The House of Tolerance“Europe needs to become our common brothel (lit. “house of tolerance”).” Thus was a statement of one of the leaders of the European Union translated into Russian. Of course, the original spoke of tolerance. One may, however, see something greater in this slip than simply a translator’s gaffe. It goes without saying that true tolerance of people with various religious and political convictions is a good thing; one of Nicholas II’s decrees, for instance, was entitled “On Strengthening the Foundation of Religious Tolerance (April 1905). As is apparent, this conception is fully compatible even with autocracy.
Today, however, something different is going by this name, and this becomes especially evident if one goes to Western Europe on Christmas Eve. Is this even Christmas? Even a few decades ago people put up Christmas trees and nativity scenes on the streets and sent one another cards on which something from the Gospel account was depicted. All the while, this does not mean that they were believers, but nonetheless they were celebrating Christmas. Entering the famous Notre Dame in Paris, people understood that this was not simply a big brick building with astonishing gargoyles, also associated with a hunchback from a musical, but a place dedicated to the worship of God, dedicated to the Mother of God (“Notre Dame” means “Our Lady” in French). Even if one does not pray in this building oneself, it is still impossible not to note that it was built for prayer and is still used for that purpose today.
But with Christmas in Western Europe they have very nearly succeeded, and the USA is going along the same path, while Eastern (formerly socialist) Europe is resisting for the time being. On the streets of Riga and Prague they still have nativity scenes and they still hang Stars of Bethlehem. Just a bit further to the west this is no longer guaranteed. Although there are no governmental prohibitions, private companies and schools are more likely simply to mark the “winter holidays”; not only icons or stars, but even neutral decorated trees are out of place in such holidays because they are inextricably linked with Christmas. The same thing, incidentally, took place at the dawn of the Soviet power: Christmas trees were rehabilitated only in 1937, and even then as New Year’s Trees.

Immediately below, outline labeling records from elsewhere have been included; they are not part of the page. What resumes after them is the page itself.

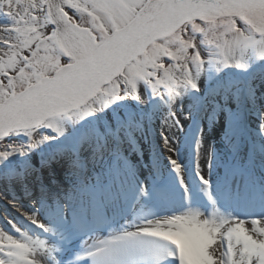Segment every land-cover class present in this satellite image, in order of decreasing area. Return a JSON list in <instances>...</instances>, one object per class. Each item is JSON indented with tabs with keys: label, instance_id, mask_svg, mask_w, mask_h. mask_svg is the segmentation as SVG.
<instances>
[{
	"label": "snow or ice",
	"instance_id": "obj_1",
	"mask_svg": "<svg viewBox=\"0 0 264 264\" xmlns=\"http://www.w3.org/2000/svg\"><path fill=\"white\" fill-rule=\"evenodd\" d=\"M0 264H264V0H0Z\"/></svg>",
	"mask_w": 264,
	"mask_h": 264
}]
</instances>
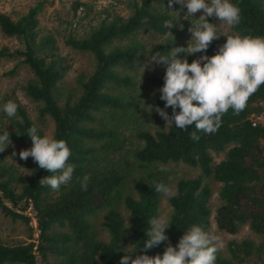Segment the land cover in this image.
I'll return each mask as SVG.
<instances>
[{
	"label": "trees",
	"instance_id": "1",
	"mask_svg": "<svg viewBox=\"0 0 264 264\" xmlns=\"http://www.w3.org/2000/svg\"><path fill=\"white\" fill-rule=\"evenodd\" d=\"M155 2L128 0L127 16H111L83 37L68 35L64 39L71 49L88 53L93 68L88 75L78 76V95L73 100L64 99L61 104L58 81L66 66L52 52L54 46L49 36L37 38L36 14L41 2L16 20L0 12V34L21 44L12 50L1 46L0 58L19 57L28 68L31 77L22 90L37 104L38 119L51 120V136L67 142L71 150L68 163L75 166L73 181L54 191L38 183L51 173L31 160L24 175L17 165L5 161V150L0 152V211L27 221V216L14 212L13 208L23 210L30 203L36 222L33 241L14 244L0 241V264H119L126 253H132L133 258L140 254L162 255L167 243L175 246L190 226L207 229L209 180L219 183V204L212 216L215 227L234 234L245 225L260 239L257 243L247 238L227 241V256L218 251L215 264H252L264 260V154L261 153L264 126H250L247 121L249 114L264 108V85L249 98L244 111L234 115L230 109L215 133L197 132L198 140L190 135L196 131L194 126L184 131L173 125L153 132L141 127L137 113L140 99L132 93V78L117 70L132 66L139 59V48L131 42L120 46L111 43L127 39L139 30L164 35L170 14ZM231 3L241 9V22L236 27L230 26L231 32L264 36V0H231ZM80 5L83 4L75 2L73 12ZM179 7L173 4L172 9ZM193 19L188 17L184 25ZM223 43L214 40L203 54L214 55ZM170 44V40H163L152 49L153 54L166 53L171 50ZM200 55L183 58L191 63ZM163 75V66H158L155 75L143 74L144 86L159 89ZM159 95L157 91L151 103L164 107ZM13 102L17 104L15 99ZM17 106L13 118L0 109V134L7 130L11 141L31 144L26 136L30 127H36L41 137L44 133ZM167 109L171 115V108ZM104 110L108 118L95 119V114ZM223 149V158L214 162L210 153ZM167 162L183 163L198 173L175 181L166 200L169 207L166 220L171 223L166 230L169 241L144 252V231L149 219L157 216L161 195L155 191V185L166 184L164 173L156 170L154 164ZM136 171L132 193L124 192L125 182ZM84 175L90 176L86 191L75 180ZM97 211H102L99 224L107 233L105 241L95 236L89 220Z\"/></svg>",
	"mask_w": 264,
	"mask_h": 264
},
{
	"label": "clouds",
	"instance_id": "2",
	"mask_svg": "<svg viewBox=\"0 0 264 264\" xmlns=\"http://www.w3.org/2000/svg\"><path fill=\"white\" fill-rule=\"evenodd\" d=\"M173 4L186 8L185 15L195 17L188 28L191 38L187 47H173L166 53L156 51L143 65V71L153 70V65L163 66V85L156 91L164 102V109L171 108V115L160 107H155L154 111L165 121V126L175 125L184 131L194 126L196 131L190 135L193 140H198L197 132L215 133L222 124V117L230 109L234 115L244 111L249 98L264 85V36L238 32L225 35L226 42L217 48L216 53L205 55L203 53L207 52L210 44L220 37L216 25L210 23L209 18L236 27L241 22V9L231 0H168L169 8ZM179 11H172L177 20ZM198 12L202 14L196 18ZM168 27H172L171 22H168ZM197 53L201 55L191 63L187 58H181V54L187 57ZM149 107L153 110L152 106ZM17 108L15 102L8 101L3 105V112L13 118ZM26 136L32 146L19 152L20 159L27 161L31 157L40 169L51 173L42 177L39 185L49 186L54 191L69 185L74 179L75 166L68 163L71 150L67 142L48 135L41 137L34 126L27 130ZM9 145L10 134L5 130L0 134V152ZM75 180L82 190H87L89 175L77 176ZM155 191L168 194L170 189L161 182L155 185ZM170 224L159 216L149 219L142 251L147 252L168 242L166 230ZM220 247L218 236L201 226L192 225L175 246L168 242L162 255L140 254L133 258L132 253L125 252L119 264H215Z\"/></svg>",
	"mask_w": 264,
	"mask_h": 264
},
{
	"label": "rangeland",
	"instance_id": "3",
	"mask_svg": "<svg viewBox=\"0 0 264 264\" xmlns=\"http://www.w3.org/2000/svg\"><path fill=\"white\" fill-rule=\"evenodd\" d=\"M166 0H156L155 4L162 7L170 14L169 19L166 22V33L162 36L153 34L150 32H144L142 30L136 31L131 34L127 39L119 41H113L111 45H123L129 42L135 43L139 51V59H137L132 66L125 67L121 71V67L117 70L121 73L129 74L132 78V93L135 98L140 99L138 106V116L141 121V127L153 132L154 130H164L165 121L154 111L155 107H160L151 103L152 98L157 94L154 87H145L142 79L143 74H156L158 72V66L153 65V70L145 69L143 71V65L147 62L148 58L153 54L152 49L162 42L163 40H170L171 49L173 47H187V42L191 36L188 32V28L191 26V22L184 25V22L188 20V16L185 15L186 8L181 9V6L176 9L168 7L165 3ZM37 2H41L40 8L36 14L37 18V38L40 39L43 36H49L54 46L52 52L57 54L61 64L66 66L63 76L58 81L59 97L58 103L61 104L64 99L68 98L73 100L78 95L77 78L80 74L88 75L93 68V60L88 53L79 52L71 49L64 43V39L70 35L74 37L85 36L92 28L97 26L103 20H108L111 16H127L129 13L128 0H0V12L8 15L12 20H16L19 16L24 14L29 7H32ZM75 2H79L80 5L76 11L73 12L72 5ZM164 6V7H163ZM179 11L180 18L176 19V14L172 11ZM202 12L196 13V18L201 15ZM195 19V17H193ZM193 19V20H194ZM168 22H171L172 27H168ZM210 23H214L217 27V35H220L218 41L226 42L227 37L225 35H232L230 26L224 22L218 21L215 18H209ZM169 32L171 35H169ZM174 38V40H173ZM6 46L9 50L18 49L21 47L20 42L13 37H4L0 34V47ZM39 53V52H38ZM43 53V52H41ZM40 53V54H41ZM185 57L183 54L181 58ZM31 77V73L28 68L20 62L19 57L12 58H0V109L8 101H15L23 108L28 118L34 123L35 126L40 128L44 135L51 136L52 134V122L48 117L38 119L36 115L37 104L27 97L22 86ZM131 93V91H129ZM140 94L139 96H136ZM13 98V99H12ZM149 106H152L153 110ZM164 109V107H160ZM168 113V109H164ZM169 114V113H168ZM170 115V114H169ZM108 118L106 110L95 114V119L100 117ZM123 133H126L124 130ZM32 145L29 142L11 141L5 149V161L10 162L19 167L22 174L28 173V164L32 158L29 157L27 161L21 160L19 152L22 149H28ZM13 152L16 153L13 156ZM261 153L264 154V139L261 142ZM211 157L214 162L222 159L224 156V149L219 152H211ZM156 170H161L166 178V185H168L170 192L168 194L160 195V201L158 205L157 216L167 219L169 214V207L167 205V197L173 192L175 181L179 178H191L197 175V169L189 167L183 163L167 162L164 164H154ZM264 173V170H262ZM264 175V174H263ZM138 171L128 177L123 187L124 192L132 193V184ZM210 188V197L208 200V206L210 215L208 218L209 224L205 231L214 234L219 237V243L221 245L219 251L223 256H227L226 242L229 240L250 239L257 243L260 239L253 234L245 225L241 226L236 233L228 234L215 227L213 223V211L219 204L217 197V190L219 183L213 180L208 181ZM21 204V203H20ZM122 215L125 214L122 207L118 208ZM13 211L18 214H23L28 217L27 221L22 220L19 217L11 218L9 215H4L0 211V241L5 244L14 243H27L33 241L35 236L33 226V212L32 209L24 207L23 210L13 208ZM102 211H97L94 215L89 217L92 224L95 236L105 241L107 239V233L100 226V216ZM35 224V221H34ZM35 242V241H34ZM250 264V263H246ZM252 264H264V260L261 259L258 262Z\"/></svg>",
	"mask_w": 264,
	"mask_h": 264
},
{
	"label": "built area",
	"instance_id": "4",
	"mask_svg": "<svg viewBox=\"0 0 264 264\" xmlns=\"http://www.w3.org/2000/svg\"><path fill=\"white\" fill-rule=\"evenodd\" d=\"M247 121L249 122L250 126H264V108L260 110L259 112L249 114L247 117ZM26 207L28 210L32 209L30 203H28ZM32 221H33V226H34V231H35V236H36V222L34 224V221H35L34 212H33Z\"/></svg>",
	"mask_w": 264,
	"mask_h": 264
}]
</instances>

But what is so special about the Christmas tree? Not long before Christmas the Jews celebrate Hanukkah to commemorate the victory of the Maccabean revolt and the new consecration of the Jerusalem Temple in 165 BC. Over the course of eight days they have the custom of lighting candles, one a day – but I have never heard of the chanukiah (as the special candelabrum used for this holiday is called) being banned in Europe for the sake of tolerance, as happens with the Christmas tree. Perhaps this is because Judaism is a minority religion; but, on the other hand, France has likewise come out against the hijab, the scarves Muslim women wear, which is also worn by a minority. Perhaps the hijab is too foreign, whereas the Christmas tree is too evocative.
So who in fact is being intolerant? Having put up a Christmas tree, we do not force people to dance around it, just as we do not force people to go to church for Christmas services or sing carols at home. But they forbid it by saying that Christmas trees invade a common space, making the town square a church vestibule. This is politically incorrect.
But what to do if, in an old European city, the town square has from the very beginning been in front of the church, and if everyone who traded, socialized, and simply walked along it never lost sight of this church? Therefore, if one is going to be consistent, one should not only remove the Christmas trees, but also destroy the churches (or convert them into entertainment of shopping centers) and simultaneously rename the old streets and even entire cities. Paris and London have entire train stations, not to mention subway stops, named after saints: Saint Lazare, Saint Pancras! Should these also be offensive to atheists?
Parisians and Londoners are not yet ready for such a radical break with tradition. Then they would have to declare their native cities empty of history and culture, even if they are pleasant enough places to live. Then they can spend their time as they please in endless holiday buying and selling, have races for gifts, and spend and spend simply because the time has come. This time of buying used to be called “Advent” in Europe, which means the “coming” (of the Savior to the world).
Even if one thinks in terms of profit, in the final analysis tourists value not only French cheese, German beer, and London fog, but also the unique atmosphere of European comfort, history, and culture, which it is impossible to recreate anywhere else at any cost. Las Vegas and Dubai may be more elaborate and rich, but they will never be Europe. But what will happen when Europe ceases to be Europe?
Once on Christmas in Flanders, in the trenches of the First World War, German soldiers began to sing “Silent Night, Holy Night.” They heard it in the British trenches, translated it, and began to sing themselves! The bitterest enemies, who the day before were killing one another, wet and freezing within shooting distance of one another, sang one and the same Christmas carol, believers and non-believers together. People on both sides of the front were united by something greater than loyalty oaths and flags, than the memory of fallen comrades and commander’s orders – they belonged to one and the same Western Christian civilization. They had the same holidays, and this night they remembered the same thing: a distant home, a church service, and a holiday dinner.
Today this tune – without lyrics, it goes without saying! – is played unobtrusively in all shopping centers during the endless Christmas, or really “winter holiday season,” sales. Everyone knows it by heart, but it unites no one – for it means almost nothing to anyone.